● **Work instructions**
Repeat each of the following items line for line, with no changes.

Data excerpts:
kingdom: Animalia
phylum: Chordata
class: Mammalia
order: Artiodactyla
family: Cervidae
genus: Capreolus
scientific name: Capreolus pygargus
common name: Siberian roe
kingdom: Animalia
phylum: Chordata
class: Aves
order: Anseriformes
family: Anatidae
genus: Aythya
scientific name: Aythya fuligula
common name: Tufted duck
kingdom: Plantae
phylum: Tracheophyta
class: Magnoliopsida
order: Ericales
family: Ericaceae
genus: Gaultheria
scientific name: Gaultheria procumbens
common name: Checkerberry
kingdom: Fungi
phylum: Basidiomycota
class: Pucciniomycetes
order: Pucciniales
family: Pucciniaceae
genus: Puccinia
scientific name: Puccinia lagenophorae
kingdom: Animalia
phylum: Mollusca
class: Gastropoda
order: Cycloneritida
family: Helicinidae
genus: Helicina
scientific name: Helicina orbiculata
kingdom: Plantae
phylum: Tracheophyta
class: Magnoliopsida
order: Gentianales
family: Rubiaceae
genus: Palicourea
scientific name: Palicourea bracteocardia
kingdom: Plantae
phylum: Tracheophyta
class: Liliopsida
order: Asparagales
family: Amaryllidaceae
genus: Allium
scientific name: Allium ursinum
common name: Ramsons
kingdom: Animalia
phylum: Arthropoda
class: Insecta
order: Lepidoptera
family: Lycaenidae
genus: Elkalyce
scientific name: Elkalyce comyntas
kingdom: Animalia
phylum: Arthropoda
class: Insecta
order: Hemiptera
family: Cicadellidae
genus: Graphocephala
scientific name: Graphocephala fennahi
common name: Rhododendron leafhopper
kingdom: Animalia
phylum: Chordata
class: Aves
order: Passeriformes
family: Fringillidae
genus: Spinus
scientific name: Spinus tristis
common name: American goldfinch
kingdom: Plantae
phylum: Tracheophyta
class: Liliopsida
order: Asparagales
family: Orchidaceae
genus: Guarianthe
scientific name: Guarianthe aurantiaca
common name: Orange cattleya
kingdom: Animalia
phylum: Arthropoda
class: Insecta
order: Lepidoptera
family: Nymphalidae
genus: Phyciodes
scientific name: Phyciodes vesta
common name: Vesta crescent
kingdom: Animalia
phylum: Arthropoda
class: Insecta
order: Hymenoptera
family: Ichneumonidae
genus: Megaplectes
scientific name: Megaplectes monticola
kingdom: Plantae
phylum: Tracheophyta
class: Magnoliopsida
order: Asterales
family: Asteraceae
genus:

● **Complete response**
kingdom: Animalia
phylum: Chordata
class: Mammalia
order: Artiodactyla
family: Cervidae
genus: Capreolus
scientific name: Capreolus pygargus
common name: Siberian roe
kingdom: Animalia
phylum: Chordata
class: Aves
order: Anseriformes
family: Anatidae
genus: Aythya
scientific name: Aythya fuligula
common name: Tufted duck
kingdom: Plantae
phylum: Tracheophyta
class: Magnoliopsida
order: Ericales
family: Ericaceae
genus: Gaultheria
scientific name: Gaultheria procumbens
common name: Checkerberry
kingdom: Fungi
phylum: Basidiomycota
class: Pucciniomycetes
order: Pucciniales
family: Pucciniaceae
genus: Puccinia
scientific name: Puccinia lagenophorae
kingdom: Animalia
phylum: Mollusca
class: Gastropoda
order: Cycloneritida
family: Helicinidae
genus: Helicina
scientific name: Helicina orbiculata
kingdom: Plantae
phylum: Tracheophyta
class: Magnoliopsida
order: Gentianales
family: Rubiaceae
genus: Palicourea
scientific name: Palicourea bracteocardia
kingdom: Plantae
phylum: Tracheophyta
class: Liliopsida
order: Asparagales
family: Amaryllidaceae
genus: Allium
scientific name: Allium ursinum
common name: Ramsons
kingdom: Animalia
phylum: Arthropoda
class: Insecta
order: Lepidoptera
family: Lycaenidae
genus: Elkalyce
scientific name: Elkalyce comyntas
kingdom: Animalia
phylum: Arthropoda
class: Insecta
order: Hemiptera
family: Cicadellidae
genus: Graphocephala
scientific name: Graphocephala fennahi
common name: Rhododendron leafhopper
kingdom: Animalia
phylum: Chordata
class: Aves
order: Passeriformes
family: Fringillidae
genus: Spinus
scientific name: Spinus tristis
common name: American goldfinch
kingdom: Plantae
phylum: Tracheophyta
class: Liliopsida
order: Asparagales
family: Orchidaceae
genus: Guarianthe
scientific name: Guarianthe aurantiaca
common name: Orange cattleya
kingdom: Animalia
phylum: Arthropoda
class: Insecta
order: Lepidoptera
family: Nymphalidae
genus: Phyciodes
scientific name: Phyciodes vesta
common name: Vesta crescent
kingdom: Animalia
phylum: Arthropoda
class: Insecta
order: Hymenoptera
family: Ichneumonidae
genus: Megaplectes
scientific name: Megaplectes monticola
kingdom: Plantae
phylum: Tracheophyta
class: Magnoliopsida
order: Asterales
family: Asteraceae
genus:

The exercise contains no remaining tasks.